Then, there's her career. She made her movie debut as Chevy Chase's daughter in 1997's "Vegas Vacation," starred as Special Agent Nadia Yassir in the 2007 season of Fox's thriller series "24," and had roles in a variety of other shows.
Now, she plays Hermione Lodge in The CW TV series "Riverdale," a darker offshoot of the comic strip "Archie." It starts on Thursday.
Her character, Veronica's mother, is married to an imprisoned crime boss who continues to control her life, even after she moves back to her hometown of Riverdale.
Her high school boyfriend, Archie's father, is now available and attentive. But her old nemesis, Betty's mother, lurks in the wings. It's not your parents' Archie comic book.
Nichols, 43, was born in Chicago's Rogers Park but moved around the Northwest suburbs -- Woodridge, Lisle, Bolingbrook, Naperville, Hinsdale and Oak Brook in quick succession -- while growing up.
She attended Naperville North before graduating from Hinsdale Central High School. ("I only knew like two people at Hinsdale," she said. "I was only there for the last six months of my senior year.")

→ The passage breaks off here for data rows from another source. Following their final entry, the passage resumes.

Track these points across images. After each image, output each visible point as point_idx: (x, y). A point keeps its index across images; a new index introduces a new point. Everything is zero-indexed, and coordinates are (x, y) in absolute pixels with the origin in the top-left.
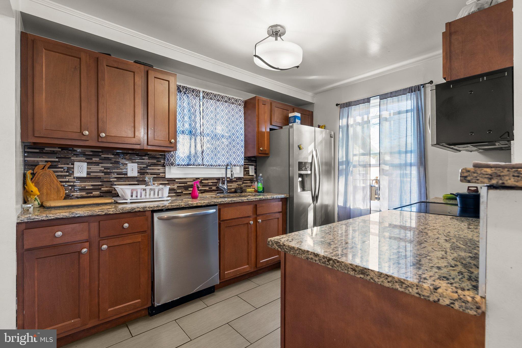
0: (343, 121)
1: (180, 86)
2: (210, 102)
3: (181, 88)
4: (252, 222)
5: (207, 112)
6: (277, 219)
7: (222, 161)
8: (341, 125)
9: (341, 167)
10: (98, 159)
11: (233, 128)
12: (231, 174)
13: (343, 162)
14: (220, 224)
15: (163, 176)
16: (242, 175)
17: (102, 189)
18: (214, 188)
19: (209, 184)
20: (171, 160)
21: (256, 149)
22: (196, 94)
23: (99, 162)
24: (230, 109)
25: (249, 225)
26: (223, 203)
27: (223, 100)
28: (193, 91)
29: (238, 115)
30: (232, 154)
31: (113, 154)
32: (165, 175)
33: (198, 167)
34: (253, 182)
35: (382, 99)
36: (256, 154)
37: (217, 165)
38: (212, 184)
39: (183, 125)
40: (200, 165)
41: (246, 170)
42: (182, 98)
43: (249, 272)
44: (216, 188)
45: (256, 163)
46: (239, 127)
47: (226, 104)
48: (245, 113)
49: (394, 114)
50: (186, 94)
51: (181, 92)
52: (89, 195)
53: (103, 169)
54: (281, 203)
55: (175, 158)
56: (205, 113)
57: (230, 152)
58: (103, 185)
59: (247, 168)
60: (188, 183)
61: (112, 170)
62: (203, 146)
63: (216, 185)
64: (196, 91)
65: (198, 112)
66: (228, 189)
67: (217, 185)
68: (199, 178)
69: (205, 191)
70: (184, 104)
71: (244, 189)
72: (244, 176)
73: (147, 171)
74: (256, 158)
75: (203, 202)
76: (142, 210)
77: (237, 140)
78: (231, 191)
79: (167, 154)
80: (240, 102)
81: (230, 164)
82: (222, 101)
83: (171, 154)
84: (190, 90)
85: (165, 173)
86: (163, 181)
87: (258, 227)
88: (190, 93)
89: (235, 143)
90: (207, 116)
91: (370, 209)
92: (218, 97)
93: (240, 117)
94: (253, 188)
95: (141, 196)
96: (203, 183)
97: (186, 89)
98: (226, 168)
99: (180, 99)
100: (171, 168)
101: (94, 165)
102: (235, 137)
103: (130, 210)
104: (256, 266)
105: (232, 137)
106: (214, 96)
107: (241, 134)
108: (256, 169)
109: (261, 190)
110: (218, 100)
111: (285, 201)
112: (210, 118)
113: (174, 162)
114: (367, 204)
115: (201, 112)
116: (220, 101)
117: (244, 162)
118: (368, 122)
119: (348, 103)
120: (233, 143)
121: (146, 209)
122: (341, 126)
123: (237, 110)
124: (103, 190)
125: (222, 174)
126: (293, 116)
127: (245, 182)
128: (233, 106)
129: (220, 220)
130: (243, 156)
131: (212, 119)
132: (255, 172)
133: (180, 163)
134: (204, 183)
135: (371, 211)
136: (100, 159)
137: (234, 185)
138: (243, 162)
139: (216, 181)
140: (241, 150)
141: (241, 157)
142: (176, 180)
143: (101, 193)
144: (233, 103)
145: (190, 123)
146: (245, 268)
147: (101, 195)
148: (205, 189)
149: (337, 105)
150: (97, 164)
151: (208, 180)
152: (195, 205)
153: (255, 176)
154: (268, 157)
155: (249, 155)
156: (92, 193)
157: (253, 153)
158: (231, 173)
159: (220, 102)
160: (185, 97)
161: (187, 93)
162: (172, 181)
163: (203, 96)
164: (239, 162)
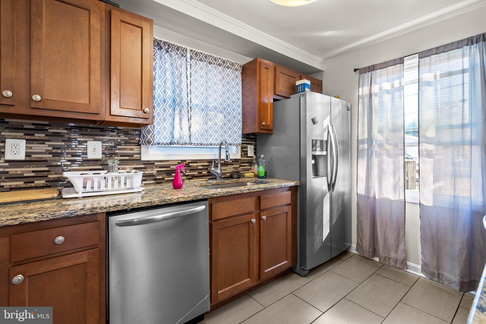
0: (364, 90)
1: (161, 41)
2: (200, 64)
3: (161, 43)
4: (255, 220)
5: (196, 77)
6: (285, 214)
7: (215, 139)
8: (360, 94)
9: (361, 146)
10: (44, 135)
11: (228, 98)
12: (226, 156)
13: (363, 140)
14: (211, 226)
15: (138, 158)
16: (239, 157)
17: (50, 176)
18: (205, 173)
19: (199, 168)
20: (147, 137)
21: (257, 123)
22: (182, 54)
23: (45, 139)
24: (224, 74)
25: (251, 225)
26: (216, 196)
27: (216, 63)
28: (178, 49)
29: (235, 82)
30: (227, 130)
31: (66, 129)
32: (141, 157)
33: (184, 146)
34: (252, 164)
35: (422, 58)
36: (257, 130)
37: (208, 143)
38: (201, 168)
39: (165, 92)
40: (186, 144)
41: (244, 150)
42: (164, 57)
43: (251, 287)
44: (208, 172)
45: (256, 141)
46: (236, 97)
47: (220, 68)
48: (243, 81)
49: (442, 76)
50: (168, 52)
51: (161, 48)
52: (29, 185)
53: (51, 148)
54: (290, 192)
55: (152, 134)
56: (194, 77)
57: (225, 128)
58: (50, 171)
59: (245, 148)
60: (171, 167)
61: (65, 151)
62: (191, 119)
63: (207, 169)
64: (181, 50)
65: (184, 77)
66: (222, 174)
67: (209, 169)
68: (185, 161)
69: (193, 177)
70: (167, 65)
71: (242, 174)
72: (241, 157)
73: (117, 151)
74: (256, 136)
75: (187, 196)
76: (89, 213)
77: (233, 114)
78: (225, 176)
79: (142, 130)
80: (236, 66)
81: (224, 143)
82: (214, 63)
83: (147, 129)
84: (174, 48)
85: (140, 154)
86: (137, 164)
87: (261, 226)
88: (173, 51)
89: (231, 117)
90: (196, 82)
91: (404, 201)
92: (210, 58)
93: (237, 84)
94: (253, 173)
95: (99, 187)
96: (190, 166)
97: (169, 45)
98: (220, 148)
99: (161, 58)
100: (148, 147)
101: (37, 144)
102: (230, 110)
103: (67, 215)
104: (259, 278)
105: (228, 110)
106: (204, 57)
107: (239, 106)
108: (255, 149)
109: (263, 175)
110: (210, 63)
111: (294, 189)
112: (200, 85)
113: (152, 140)
114: (399, 194)
115: (189, 76)
116: (212, 63)
117: (242, 141)
118: (401, 88)
119: (371, 67)
120: (228, 117)
121: (96, 210)
122: (362, 96)
123: (233, 76)
124: (50, 178)
125: (215, 155)
126: (302, 84)
127: (242, 165)
128: (228, 71)
129: (211, 220)
130: (240, 133)
131: (202, 85)
132: (254, 153)
133: (161, 141)
134: (192, 167)
135: (406, 203)
136: (46, 135)
137: (230, 169)
138: (240, 140)
139: (207, 164)
140: (239, 125)
141: (238, 134)
142: (156, 164)
143: (46, 181)
144: (228, 68)
145: (173, 90)
146: (246, 282)
147: (46, 184)
148: (194, 175)
149: (355, 70)
150: (42, 141)
151: (197, 162)
152: (175, 201)
153: (255, 157)
154: (272, 134)
155: (248, 131)
156: (33, 182)
157: (253, 129)
158: (226, 154)
159: (213, 66)
160: (167, 56)
161: (169, 50)
162: (150, 164)
163: (191, 56)
164: (235, 140)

She had never been involved in theater. That changed when she went to the College of DuPage. On a whim, she tried out for Arthur Miller's "A View From a Bridge" and nabbed a lead.
"The second I got on stage, it was like oh-my-God! I love this! I love this!"
She credits two DuPage teachers, Frank Tourangeau and Marco Benassi, for changing the course of her life. Three months after the play, she and other DuPage thespians won a national speech and theater championship.
"They were the best teachers I ever had," Nichols said. "They not only taught me to be a good performer; they taught me to be a really good audience member."
Nichols went on to act in TV and movies. She was cast in such shows as "Law and Order," "CSI," "Cold Case" and "Criminal Minds," as well as starring roles on the short-lived "The Gates" and "GCB."
She continued using drugs even in the early years of her acting career. Then, Nichols' chiropractor recommended she check out the Church of Scientology. She did and became not only a member but a cheerleader for the controversial church.
"It changed my life," she said. "It got me off drugs. Then it kept me off drugs."
Something else changed her life as well.
Now married, she has an 8-year-old daughter named Rain.
"My view of the world changed completely when I became a mom," the actress said. "I'm suddenly like, 'Do pop songs always say things like this? How could they put that on the radio?'
"I'm such a parent! Then I listen to songs I listened to in the 1980s. It's the nastiest song! I have this responsibility to make the environment good for her."
And that means she'll be fast-forwarding through parts of "Riverdale" when they watch it together, she said.